| Material provided |
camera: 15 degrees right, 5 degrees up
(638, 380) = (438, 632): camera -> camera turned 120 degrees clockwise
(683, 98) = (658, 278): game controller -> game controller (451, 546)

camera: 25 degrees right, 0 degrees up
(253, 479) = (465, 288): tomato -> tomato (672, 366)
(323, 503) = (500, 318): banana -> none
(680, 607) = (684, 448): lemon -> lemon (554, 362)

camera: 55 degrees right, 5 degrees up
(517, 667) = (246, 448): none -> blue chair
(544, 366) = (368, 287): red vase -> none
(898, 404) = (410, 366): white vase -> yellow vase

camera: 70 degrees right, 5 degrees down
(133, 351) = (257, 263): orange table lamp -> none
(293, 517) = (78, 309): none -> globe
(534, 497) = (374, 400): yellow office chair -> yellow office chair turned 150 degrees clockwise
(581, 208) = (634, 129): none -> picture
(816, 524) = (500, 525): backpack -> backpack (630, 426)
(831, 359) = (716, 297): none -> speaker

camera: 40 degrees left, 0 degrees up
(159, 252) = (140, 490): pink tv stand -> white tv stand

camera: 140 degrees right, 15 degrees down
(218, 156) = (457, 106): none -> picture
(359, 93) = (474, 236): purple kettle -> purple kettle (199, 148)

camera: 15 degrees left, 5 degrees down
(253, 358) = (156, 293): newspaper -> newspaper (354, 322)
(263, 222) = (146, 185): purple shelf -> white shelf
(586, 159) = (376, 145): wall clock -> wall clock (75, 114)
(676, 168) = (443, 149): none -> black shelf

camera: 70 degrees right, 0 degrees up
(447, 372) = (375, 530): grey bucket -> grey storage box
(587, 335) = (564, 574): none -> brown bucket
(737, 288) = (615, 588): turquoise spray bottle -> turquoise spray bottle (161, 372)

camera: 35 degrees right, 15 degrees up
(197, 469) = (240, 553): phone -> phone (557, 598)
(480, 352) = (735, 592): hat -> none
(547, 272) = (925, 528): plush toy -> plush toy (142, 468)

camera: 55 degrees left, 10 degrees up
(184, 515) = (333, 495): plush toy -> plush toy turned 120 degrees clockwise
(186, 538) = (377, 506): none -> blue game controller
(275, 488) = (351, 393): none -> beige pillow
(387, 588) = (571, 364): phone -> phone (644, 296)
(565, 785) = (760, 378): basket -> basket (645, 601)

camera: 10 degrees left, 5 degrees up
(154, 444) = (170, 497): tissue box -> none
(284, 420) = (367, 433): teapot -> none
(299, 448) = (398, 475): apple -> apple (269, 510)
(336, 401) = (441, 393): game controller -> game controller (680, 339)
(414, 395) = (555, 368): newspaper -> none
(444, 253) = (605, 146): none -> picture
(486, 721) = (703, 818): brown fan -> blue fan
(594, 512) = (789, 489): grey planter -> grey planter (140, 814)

| Work instructions |
Each entry above is to be written out exactly.

| Answer |
camera: 15 degrees right, 5 degrees up
(638, 380) = (438, 632): camera -> camera turned 120 degrees clockwise
(683, 98) = (658, 278): game controller -> game controller (451, 546)

camera: 25 degrees right, 0 degrees up
(253, 479) = (465, 288): tomato -> tomato (672, 366)
(323, 503) = (500, 318): banana -> none
(680, 607) = (684, 448): lemon -> lemon (554, 362)

camera: 55 degrees right, 5 degrees up
(517, 667) = (246, 448): none -> blue chair
(544, 366) = (368, 287): red vase -> none
(898, 404) = (410, 366): white vase -> yellow vase

camera: 70 degrees right, 5 degrees down
(133, 351) = (257, 263): orange table lamp -> none
(293, 517) = (78, 309): none -> globe
(534, 497) = (374, 400): yellow office chair -> yellow office chair turned 150 degrees clockwise
(581, 208) = (634, 129): none -> picture
(816, 524) = (500, 525): backpack -> backpack (630, 426)
(831, 359) = (716, 297): none -> speaker

camera: 40 degrees left, 0 degrees up
(159, 252) = (140, 490): pink tv stand -> white tv stand

camera: 140 degrees right, 15 degrees down
(218, 156) = (457, 106): none -> picture
(359, 93) = (474, 236): purple kettle -> purple kettle (199, 148)

camera: 15 degrees left, 5 degrees down
(253, 358) = (156, 293): newspaper -> newspaper (354, 322)
(263, 222) = (146, 185): purple shelf -> white shelf
(586, 159) = (376, 145): wall clock -> wall clock (75, 114)
(676, 168) = (443, 149): none -> black shelf

camera: 70 degrees right, 0 degrees up
(447, 372) = (375, 530): grey bucket -> grey storage box
(587, 335) = (564, 574): none -> brown bucket
(737, 288) = (615, 588): turquoise spray bottle -> turquoise spray bottle (161, 372)

camera: 35 degrees right, 15 degrees up
(197, 469) = (240, 553): phone -> phone (557, 598)
(480, 352) = (735, 592): hat -> none
(547, 272) = (925, 528): plush toy -> plush toy (142, 468)

camera: 55 degrees left, 10 degrees up
(184, 515) = (333, 495): plush toy -> plush toy turned 120 degrees clockwise
(186, 538) = (377, 506): none -> blue game controller
(275, 488) = (351, 393): none -> beige pillow
(387, 588) = (571, 364): phone -> phone (644, 296)
(565, 785) = (760, 378): basket -> basket (645, 601)

camera: 10 degrees left, 5 degrees up
(154, 444) = (170, 497): tissue box -> none
(284, 420) = (367, 433): teapot -> none
(299, 448) = (398, 475): apple -> apple (269, 510)
(336, 401) = (441, 393): game controller -> game controller (680, 339)
(414, 395) = (555, 368): newspaper -> none
(444, 253) = (605, 146): none -> picture
(486, 721) = (703, 818): brown fan -> blue fan
(594, 512) = (789, 489): grey planter -> grey planter (140, 814)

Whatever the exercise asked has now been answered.